The particular barcode scanner we were using would block waiting for new data. We called it with a timeout value of one second. That's not a problem with the barcode scanner — USB transfers are allowed to block and/or take a long time. It's incorrect for android_hardware_UsbDeviceConnection_bulk_request to hold an array from GetPrimitiveArrayCritical while calling an API that can block like this.
The last piece of the puzzle: the GC cannot complete the thread flip until all objects have been relocated to "to" space, and it can't relocate arrays until ReleasePrimitiveArrayCritical is called for each outstanding GetPrimitiveArrayCritical.

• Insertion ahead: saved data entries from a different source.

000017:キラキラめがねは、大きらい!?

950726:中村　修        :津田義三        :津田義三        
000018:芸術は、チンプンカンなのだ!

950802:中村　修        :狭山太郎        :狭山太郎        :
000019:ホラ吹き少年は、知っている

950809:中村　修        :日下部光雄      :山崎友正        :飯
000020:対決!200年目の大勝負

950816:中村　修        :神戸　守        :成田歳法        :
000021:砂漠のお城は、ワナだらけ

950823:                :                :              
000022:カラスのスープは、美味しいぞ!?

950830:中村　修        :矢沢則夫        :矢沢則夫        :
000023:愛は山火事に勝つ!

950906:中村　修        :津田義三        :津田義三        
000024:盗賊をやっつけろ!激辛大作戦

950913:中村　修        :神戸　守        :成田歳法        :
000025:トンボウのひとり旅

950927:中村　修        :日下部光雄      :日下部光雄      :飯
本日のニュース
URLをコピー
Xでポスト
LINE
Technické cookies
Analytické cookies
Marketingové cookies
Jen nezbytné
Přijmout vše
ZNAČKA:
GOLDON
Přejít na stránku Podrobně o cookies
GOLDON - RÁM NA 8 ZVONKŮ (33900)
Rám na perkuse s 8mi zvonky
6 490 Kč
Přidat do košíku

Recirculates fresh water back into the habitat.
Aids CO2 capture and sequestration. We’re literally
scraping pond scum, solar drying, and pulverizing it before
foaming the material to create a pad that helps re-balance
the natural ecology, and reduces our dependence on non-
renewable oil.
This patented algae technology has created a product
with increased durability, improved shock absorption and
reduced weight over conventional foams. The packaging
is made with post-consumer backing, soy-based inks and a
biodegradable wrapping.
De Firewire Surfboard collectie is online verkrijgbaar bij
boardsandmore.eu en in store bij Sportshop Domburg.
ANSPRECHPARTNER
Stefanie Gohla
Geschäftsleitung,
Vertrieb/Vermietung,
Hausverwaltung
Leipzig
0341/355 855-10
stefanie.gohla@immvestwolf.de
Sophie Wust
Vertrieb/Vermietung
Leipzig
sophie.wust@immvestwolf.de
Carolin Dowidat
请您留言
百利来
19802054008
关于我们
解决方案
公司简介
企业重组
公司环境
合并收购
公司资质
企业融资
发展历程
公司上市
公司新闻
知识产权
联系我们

The main thread was attempting to call GetPrimitiveArrayCritical and the GC was blocking that until it finished the thread flip.
1 at art::JNI::GetPrimitiveArrayCritical 2 at art::(anonymous namespace)::CheckJNI::GetPrimitiveArrayCritical 3 at android::NativeApplyStyle 4 at android.content.res.AssetManager.applyStyle 5 at android.content.res.ResourcesImpl$ThemeImpl.obtainStyledAttributes 6 at android.content.res.Resources$Theme.obtainStyledAttributes 7 at android.content.Context.obtainStyledAttributes 8 at android.view.View.<init> 9 at android.widget.TextView.<init> 10 ...
Fixing the problem in AOSP
This problematic use of GetPrimitiveArrayCritical has been in AOSP since 2013, but it didn't actually become a problem until a year a half later when Lollipop was released, which included Android's first moving garbage collector (you can learn about the history of garbage collection on Android here).
We prepared a change to use a non-Critical API variant within android_hardware_UsbDeviceConnection_bulk_request. The problem occurred on our own hardware so we could ship a fix independently of AOSP, but we chose to upstream our fix too. In addition to keeping our sources in sync with AOSP we also benefitted from more thorough code reviews and testing, which uncovered a subtle flaw in our first attempt. Others had reported the same issue years earlier, so they will benefit from this fix too.
We eventually identified this problem in some of our production ANR traces, which led us to identifying the same problem in android_hardware_UsbDeviceConnection_control_request.
Our changesets:
- https://android-review.googlesource.com/c/platform/frameworks/base/+/3056082
- https://android-review.googlesource.com/c/platform/frameworks/base/+/3341974
Both are in Android 16, ensuring the fix is available to a wide audience.
Results
Even before we fixed the problem at the OS level we were able to work around the issue by using UsbRequest instead of bulkTransfer. We saw our P90 latency decrease by nearly 40%.
Takeaways
- Monitor your application's performance in production so you know when your customers experience problems.
- Follow API contracts, but when things go wrong it pays to also understand the theory behind those contracts.
- Android provides powerful tools — like Perfetto and Simpleperf — for understanding your application's behavior.
- No code of non-trivial size is perfect. Platform bugs are rare, but they do occur.
- Contributing to open-source is in everyone's best interest.